As the Silver Sonic recovered, Cap spoke into his earpiece. "Tails, you get all that? How do we stop the cannon?"

"We can't!" Tails shouted in a panic, his answer creating a dark pit in everyone's stomachs. "There's no time! That thing is going to fire any second!"

The entire team, even the righteous Captain America, began to succumb to horror and despair as the weight of what was about to occur started to settle in. All those lives about to be snuffed out in an instant, and they couldn't do anything about it.

There was one exception. Superman, true to the Kryptonian crest he wore upon his chest, never lost hope. Instead, without a word he soared through the opening he made in the ceiling and blasted a few miles away in front of the cannon's barrel, bright particles flying every which way around it making it clear it was preparing to fire.

"Hey Bats." Superman spoke calmly into his earpiece on a channel only he and his friend had access to. "Remember that new move I learned about recently? The one where I unleash all the solar energy within me at once?"

"Wait," Batman responded cautiously. "You're not…"

"I've been training with it, trying to be able to concentrate the energies into a beam instead of just having it be a big explosion."

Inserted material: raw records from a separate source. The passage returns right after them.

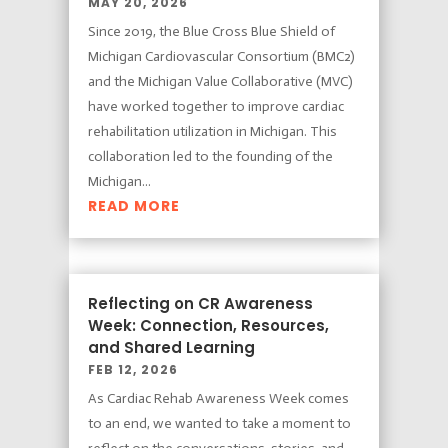
MAY 20, 2026
Since 2019, the Blue Cross Blue Shield of
Michigan Cardiovascular Consortium (BMC2)
and the Michigan Value Collaborative (MVC)
have worked together to improve cardiac
rehabilitation utilization in Michigan. This
collaboration led to the founding of the
Michigan...
READ MORE
Reflecting on CR Awareness
Week: Connection, Resources,
and Shared Learning
FEB 12, 2026
As Cardiac Rehab Awareness Week comes
to an end, we wanted to take a moment to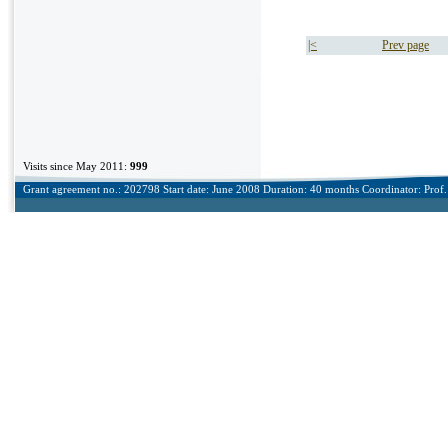
|<
Prev page
Visits since May 2011:
999
Grant agreement no.: 202798 Start date: June 2008 Duration: 40 months Coordinator: Prof. 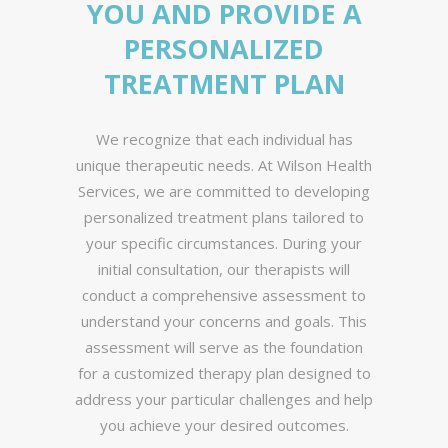
YOU AND PROVIDE A
PERSONALIZED
TREATMENT PLAN
We recognize that each individual has
unique therapeutic needs. At Wilson Health
Services, we are committed to developing
personalized treatment plans tailored to
your specific circumstances. During your
initial consultation, our therapists will
conduct a comprehensive assessment to
understand your concerns and goals. This
assessment will serve as the foundation
for a customized therapy plan designed to
address your particular challenges and help
you achieve your desired outcomes.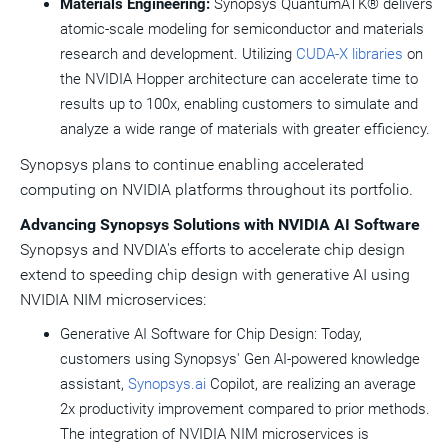
Materials Engineering:
Synopsys QuantumATK® delivers
atomic-scale modeling for semiconductor and materials
research and development. Utilizing
CUDA-X libraries
on
the NVIDIA Hopper architecture can accelerate time to
results up to 100x, enabling customers to simulate and
analyze a wide range of materials with greater efficiency.
Synopsys plans to continue enabling accelerated
computing on NVIDIA platforms throughout its portfolio.
Advancing
Synopsys Solutions with NVIDIA AI Software
Synopsys and NVDIA's efforts to accelerate chip design
extend to speeding chip design with generative AI using
NVIDIA NIM microservices:
Generative AI Software for Chip Design: Today,
customers using Synopsys' Gen AI-powered knowledge
assistant,
Synopsys.ai
Copilot, are realizing an average
2x productivity improvement compared to prior methods.
The integration of NVIDIA NIM microservices is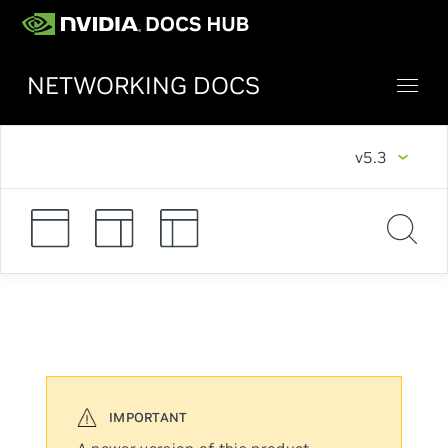
NETWORKING DOCS
v5.3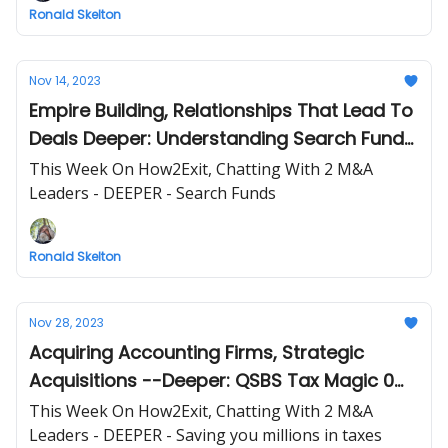
Ronald Skelton
Nov 14, 2023
Empire Building, Relationships That Lead To
Deals Deeper: Understanding Search Funds
and Resources to Get Started
This Week On How2Exit, Chatting With 2 M&A
Leaders - DEEPER - Search Funds
Ronald Skelton
Nov 28, 2023
Acquiring Accounting Firms, Strategic
Acquisitions --Deeper: QSBS Tax Magic 0
out Capital Gains
This Week On How2Exit, Chatting With 2 M&A
Leaders - DEEPER - Saving you millions in taxes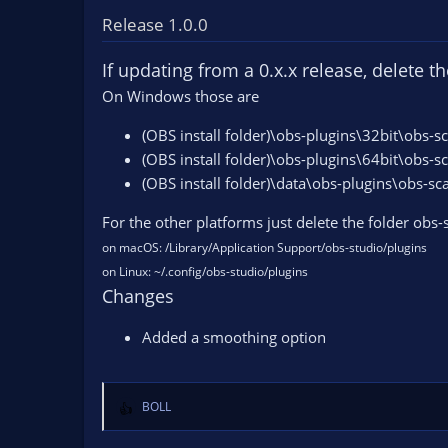
c
t
Release 1.0.0
i
o
If updating from a 0.x.x release, delete t
n
On Windows those are
s
:
(OBS install folder)\obs-plugins\32bit\obs-s
(OBS install folder)\obs-plugins\64bit\obs-s
(OBS install folder)\data\obs-plugins\obs-sc
For the other platforms just delete the folder obs
on macOS: /Library/Application Support/obs-studio/plugins
on Linux: ~/.config/obs-studio/plugins
Changes
Added a smoothing option
BOLL
R
e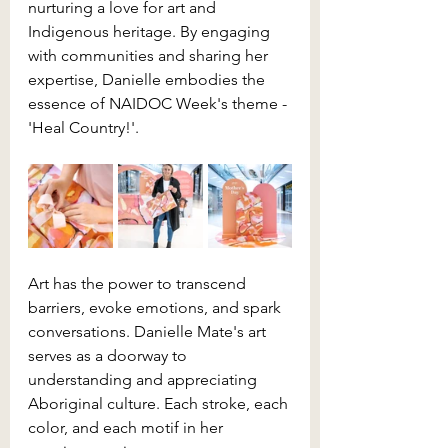
nurturing a love for art and 
Indigenous heritage. By engaging 
with communities and sharing her 
expertise, Danielle embodies the 
essence of NAIDOC Week's theme - 
'Heal Country!'.
Art has the power to transcend 
barriers, evoke emotions, and spark 
conversations. Danielle Mate's art 
serves as a doorway to 
understanding and appreciating 
Aboriginal culture. Each stroke, each 
color, and each motif in her 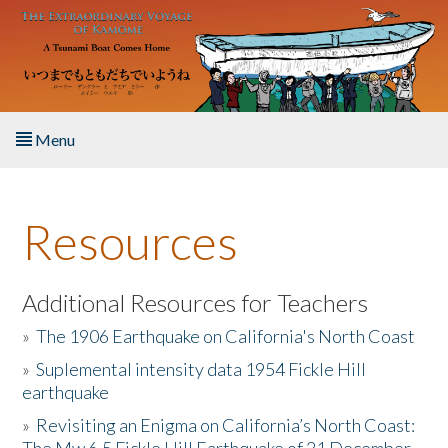
Skip to main content
Menu
Home
Resources
About the Book
Listen to the Book
Additional Resources for Teachers
»
The 1906 Earthquake on California's North Coast
Activities
»
Suplemental intensity data 1954 Fickle Hill
earthquake
The Story & Student Exchange
»
Revisiting an Enigma on California’s North Coast:
Resources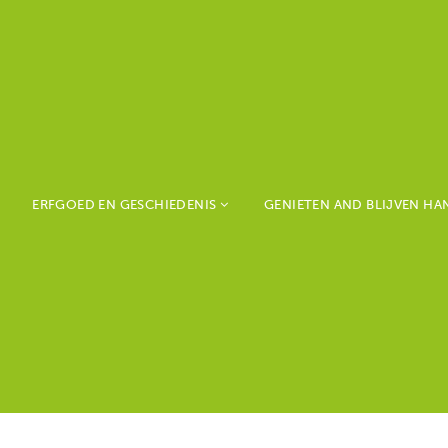
ERFGOED EN GESCHIEDENIS
GENIETEN AND BLIJVEN H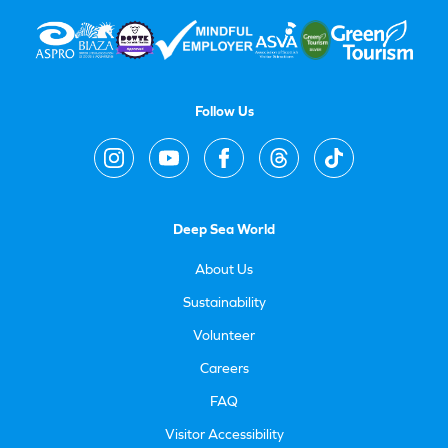
Follow Us
Deep Sea World
About Us
Sustainability
Volunteer
Careers
FAQ
Visitor Accessibility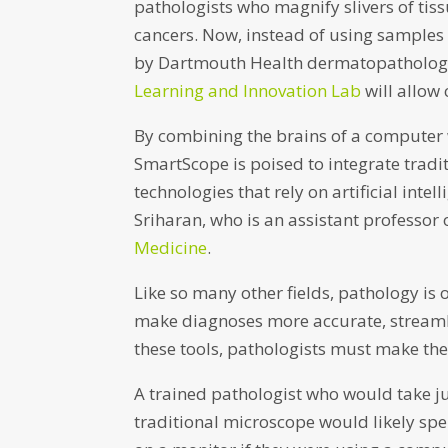
pathologists who magnify slivers of tissu
cancers. Now, instead of using samples
by Dartmouth Health dermatopatholog
Learning and Innovation Lab
will allow 
By combining the brains of a computer 
SmartScope is poised to integrate tradi
technologies that rely on artificial inte
Sriharan, who is an assistant professor
Medicine
.
Like so many other fields, pathology is
make diagnoses more accurate, streaml
these tools, pathologists must make the 
A trained pathologist who would take j
traditional microscope would likely sp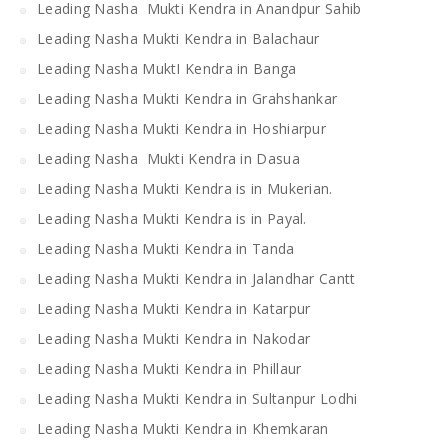
Leading Nasha Mukti Kendra in Anandpur Sahib
Leading Nasha Mukti Kendra in Balachaur
Leading Nasha MuktI Kendra in Banga
Leading Nasha Mukti Kendra in Grahshankar
Leading Nasha Mukti Kendra in Hoshiarpur
Leading Nasha Mukti Kendra in Dasua
Leading Nasha Mukti Kendra is in Mukerian.
Leading Nasha Mukti Kendra is in Payal.
Leading Nasha Mukti Kendra in Tanda
Leading Nasha Mukti Kendra in Jalandhar Cantt
Leading Nasha Mukti Kendra in Katarpur
Leading Nasha Mukti Kendra in Nakodar
Leading Nasha Mukti Kendra in Phillaur
Leading Nasha Mukti Kendra in Sultanpur Lodhi
Leading Nasha Mukti Kendra in Khemkaran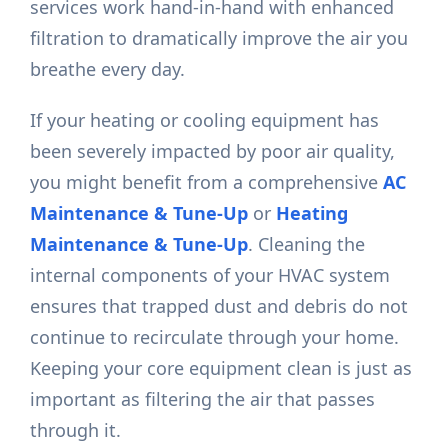
services work hand-in-hand with enhanced
filtration to dramatically improve the air you
breathe every day.
If your heating or cooling equipment has
been severely impacted by poor air quality,
you might benefit from a comprehensive
AC
Maintenance & Tune-Up
or
Heating
Maintenance & Tune-Up
. Cleaning the
internal components of your HVAC system
ensures that trapped dust and debris do not
continue to recirculate through your home.
Keeping your core equipment clean is just as
important as filtering the air that passes
through it.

"Superman, don't! You don't know what will happen to you!"

"That doesn't matter. All that matters is that the people are safe. Just make sure someone catches me, ok?"

"CLARK!!!!"

As the flagship finally fired its massive weapon straight at the man of steel, he was bathed in an unholy reddish light from the oncoming blast before he screamed two simple words at the top of his lungs, the phrase being able to be heard from every edge of the pacific rim.

"SUPER FLARE!!!!!!!!"

From every pore of the Kryptonians body came a blinding golden light that all flew straight ahead towards the cannon's fire. The two beams clashed spectacularly, causing a light show unlike anything Earth has ever seen, a mix of red and gold struggling against each other in a blinding clash. Eggman's laser seemed to have the upper hand, but Superman saw this and screamed again, a primal shout that this time was heard from every corner of the planet. He pushed himself to the absolute limit using every single ounce of strength and will within his very core, finally overwhelming Eggman's beam and blasting it back to its source. The impact decimated both the flagship and all the ships behind it, crippling the doctors fleet once and for all.

As the dust settled, all that was left of Superman was a wrinkled, spindly figure, one that looked like he hadn't eaten in decades and had all the color drained out of him. He floated in the air for about two seconds before growing unconscious and began falling down towards the ocean's surface.

He collapsed into the open cockpit of Batman's plane, who quickly explained the situation to the rest of the team, who had just escaped the collapsing flagship.

"I could put him under some industrial powered solar lamps." Batman explained. "But that would only put him on life support. I don't know how we could get him back to normal without throwing him straight into the sun!"

While the rest of the team was attempting to fully process Superman's sacrifice, Tony spoke up. "Batman, take Superman to this address I'm sending you while we take out the stragglers. I have an idea!"